My favorite opening day? 

It would be 1963, the year before I joined the Phillies.  I was a sports reporter at the Wilmington (DE) News-Journal and was assigned to cover the first game at Connie Mack Stadium.  I had never been to an opener and I was pumped.  Heck, here I am, standing on the field before batting practice.  Was I dreaming?

Pete Rose was a rookie with the Reds.  Being a huge baseball fan, I knew all about Pete.  I introduced myself at the batting cage and said something like, “I hope we are both around the game a long time.”  Not the most brilliant comment.  As I recall, he nodded affirmatively.  Guess he was being polite.

What is your favorite opening day memory?  Sunday night doesn’t count.

Flight Home
Delta charter carried 90 persons (players, staff, wives, kids, one grandchild) home Wednesday night.  We touched down at 8:20 p.m.  20 minutes later, we were still taxing, which promoted Shane Victorino to text the man in charge, Frank Coppenbarger, “What are we doing?  Driving to the park?”
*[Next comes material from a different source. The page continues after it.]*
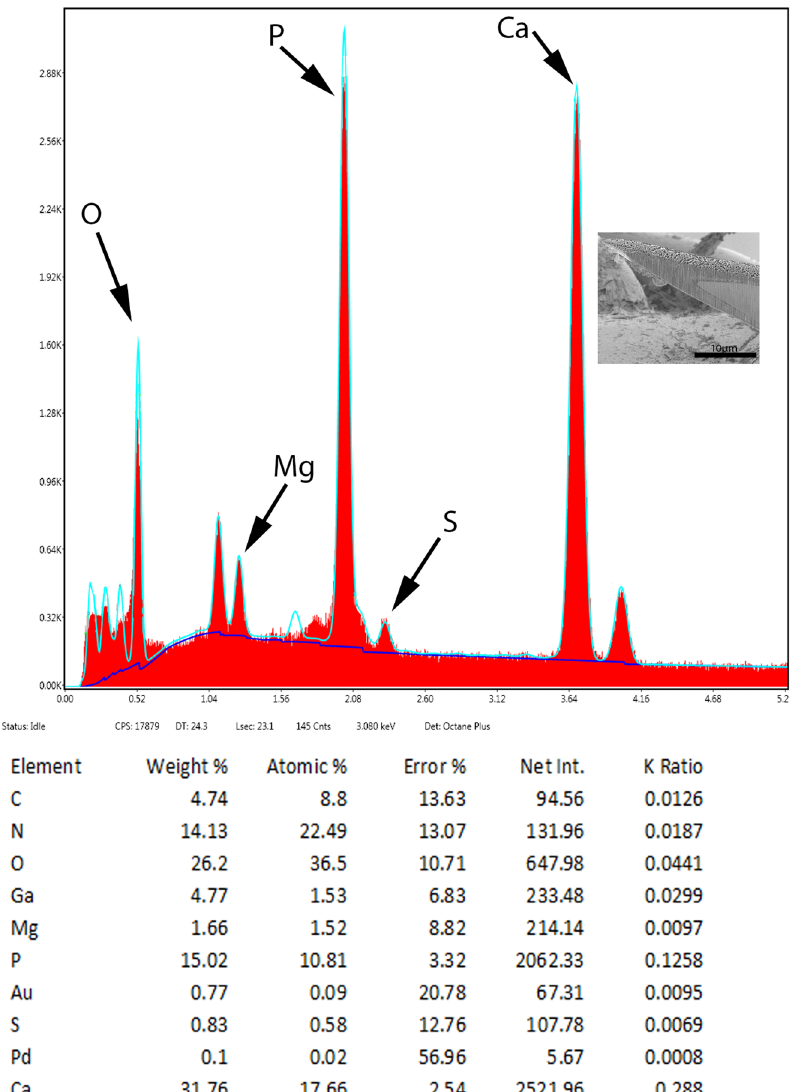
Figure 27. X-ray elemental scan (XEDS) of a Cavisoma magnum hook. Center base of a longitudinal gallium cut showing typical levels of phosphorus, calcium and sulfur content.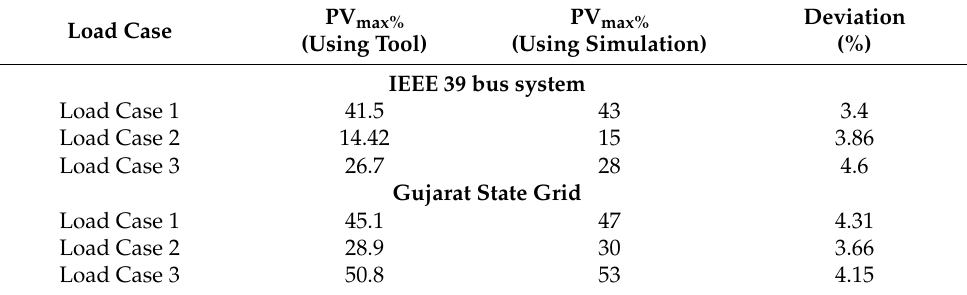
Table 6. Validation results for studied power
Once at Citizens Bank Park, three buses unloaded, starting an early Easter Egg-style hunt for cars.  Cars were parked on two levels of the Plaza Parking garage.  Those armed with alarms cheated.  Will alarms work for a real Easter Egg hunt?

Within 30 minutes, the equipment truck arrived with the luggage.  “Rollins….Manuel….Franzke….Ciccotti….Giles,” barked the handlers.  It then became a zig-zag scramble to get to your luggage.  While lugging it to your car, dodge ball took over as you had to avoid collisions with people, kids and cars.  Having to visit the men’s room badly, made it even more adventurous.

Happy to report no injuries and no lost luggage.  Oh, I made it to the men’s room.  What an informative ending to a blog!

 

 

Good-bye Clearwater

Time to play ball for real.  Spring training is in the books. 

Time to reflect on another Clearwater spring:

Best Sign: “The King and His Court” was a hand-made sign on a third-level office door at Bright House Field.  Three desks with one computer and one phone served as the working area for Pat Gillick, Dallas Green and Charley Kerfeld.  Fortunately, there were no fights over the use of the computer.

Best Rookie: The Zo Zone.blog on phillies.com by Todd Zolecki.

Best Uniformed Rookie: Actually, two stood out, OF John Mayberry Jr. and INF Jason Donald.  Both have bright futures.

Most Impressive Newcomer: Raul Ibanez, hands down.  The man can play.  He’s also a huge asset in the clubhouse. All the reports we heard are true.

Toughest Jobs:  Staff in the minor league camp that had to deliver news to some 40 players that they were no longer part of the Phillies organization.

Best Weather:  Without a doubt, the best weather I’ve seen since I first set foot in this city in 1963.  Sunny, warm (75-83) every day but two. 

Biggest Disappointment: We can’t take the weather with us on the team charter.

Favorite Ballpark: Other than Bright House Field, I don’t know.  Didn’t make any road trips!